Graciella benar-benar tak habis pikir. Tadi pagi sebelum mengikrarkan janji suci, Adrean masih begitu manis sikap dan sifatnya. Tapi sekarang dia bagaikan iblis penghancur hati.

“Bagaimana kau tega melakukan ini padaku? Ini malam pernikahan kita dan kau malah tidur dengan wanita murahan ini!” Graciella sudah kehilangan kontrolnya, dia ingin menyerang Clara yang terus memandangnya hina. Tapi langkahnya terhenti ketika tiba-tiba saja Adrean maju dan menjadikan dirinya sebagai tameng.

“Murahan? Lalu kau sebut apa dirimu? Tidur dengan pria lain sebelum pernikahan? Bukankah itu lebih murahan?”

Graciella terdiam. Itukah alasannya? Memang seminggu sebelum pernikahan, Graceilla tak sengaja tidur dengan seorang pria misterius saat Adrean membawanya ke pesta topeng. Malam itu, awalnya Graciella berpikir bahwa dia bersama dengan Adrean. Tapi tiba-tiba dia menyadari sosok itu bukan Adrean dan semuanya sudah terlambat. Pria itu merebut kesuciannya malam itu dan meninggalkan Graciella yang baru sadar esok paginya.
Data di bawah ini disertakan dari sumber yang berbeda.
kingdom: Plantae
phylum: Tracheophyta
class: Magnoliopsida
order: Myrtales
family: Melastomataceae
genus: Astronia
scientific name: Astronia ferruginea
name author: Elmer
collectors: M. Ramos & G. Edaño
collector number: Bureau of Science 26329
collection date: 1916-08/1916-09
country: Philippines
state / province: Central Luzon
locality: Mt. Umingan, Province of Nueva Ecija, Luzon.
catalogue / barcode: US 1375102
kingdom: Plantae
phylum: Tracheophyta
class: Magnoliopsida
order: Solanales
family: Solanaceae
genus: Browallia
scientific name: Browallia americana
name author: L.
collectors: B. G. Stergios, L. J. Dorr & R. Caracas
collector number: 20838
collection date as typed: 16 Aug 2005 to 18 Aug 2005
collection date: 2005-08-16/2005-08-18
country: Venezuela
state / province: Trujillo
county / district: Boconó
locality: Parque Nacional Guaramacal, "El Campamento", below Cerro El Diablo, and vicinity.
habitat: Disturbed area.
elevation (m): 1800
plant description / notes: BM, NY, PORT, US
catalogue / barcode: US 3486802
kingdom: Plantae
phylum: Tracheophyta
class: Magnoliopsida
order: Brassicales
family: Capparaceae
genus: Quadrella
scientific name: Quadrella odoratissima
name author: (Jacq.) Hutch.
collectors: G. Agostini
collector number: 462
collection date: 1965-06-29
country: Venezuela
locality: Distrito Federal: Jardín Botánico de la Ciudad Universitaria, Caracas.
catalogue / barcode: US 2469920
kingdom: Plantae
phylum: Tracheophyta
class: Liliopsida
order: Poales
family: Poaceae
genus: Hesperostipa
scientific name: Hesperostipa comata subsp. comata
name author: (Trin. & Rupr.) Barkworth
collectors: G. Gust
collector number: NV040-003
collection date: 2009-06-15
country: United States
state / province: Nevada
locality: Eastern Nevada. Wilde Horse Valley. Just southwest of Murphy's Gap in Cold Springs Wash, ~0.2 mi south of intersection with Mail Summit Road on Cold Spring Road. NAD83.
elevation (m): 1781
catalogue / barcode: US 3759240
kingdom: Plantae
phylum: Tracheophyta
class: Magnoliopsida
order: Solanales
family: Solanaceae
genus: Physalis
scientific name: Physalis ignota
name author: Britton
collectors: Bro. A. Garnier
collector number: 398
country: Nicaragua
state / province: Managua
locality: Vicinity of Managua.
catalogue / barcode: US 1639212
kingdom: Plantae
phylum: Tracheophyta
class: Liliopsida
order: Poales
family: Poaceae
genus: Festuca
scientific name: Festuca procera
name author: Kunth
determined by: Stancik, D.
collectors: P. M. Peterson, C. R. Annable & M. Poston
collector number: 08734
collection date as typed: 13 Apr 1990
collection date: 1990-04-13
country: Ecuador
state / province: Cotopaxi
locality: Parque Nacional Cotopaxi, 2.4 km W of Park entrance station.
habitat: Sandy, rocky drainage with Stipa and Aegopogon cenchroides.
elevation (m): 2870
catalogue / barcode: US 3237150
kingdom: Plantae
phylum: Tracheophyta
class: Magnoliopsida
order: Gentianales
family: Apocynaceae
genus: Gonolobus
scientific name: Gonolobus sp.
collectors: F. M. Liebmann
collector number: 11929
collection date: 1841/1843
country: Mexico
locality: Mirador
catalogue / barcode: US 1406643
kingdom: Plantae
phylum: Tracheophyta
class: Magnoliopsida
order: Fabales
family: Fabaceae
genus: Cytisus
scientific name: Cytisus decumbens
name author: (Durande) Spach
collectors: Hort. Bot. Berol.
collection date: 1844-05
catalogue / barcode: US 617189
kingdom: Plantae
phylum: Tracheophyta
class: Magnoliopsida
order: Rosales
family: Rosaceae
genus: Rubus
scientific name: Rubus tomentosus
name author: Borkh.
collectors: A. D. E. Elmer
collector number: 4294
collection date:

Membuat Graciella tak tahu siapa pria itu hingga sekarang.

“Jika kau merasa aku murahan karena hal itu, lalu kenapa kau tetap setuju menikahi ku?”

Adrean tersenyum sinis, melangkah lebih dekat ke arah Graciella. Dengan kasarnya menggenggam rahang Graciella dan mendongakkan wajah kecilnya.

“Simpel saja, aku hanya ingin membuat setiap hari dalam hidupmu bagaikan hidup di neraka! Itu lah tujuanku menikahi mu.”

Bab 2. Selamat Atas Kehamilannya.

"Hei!" kejut Laura melihat temannya hanya terbegong diam.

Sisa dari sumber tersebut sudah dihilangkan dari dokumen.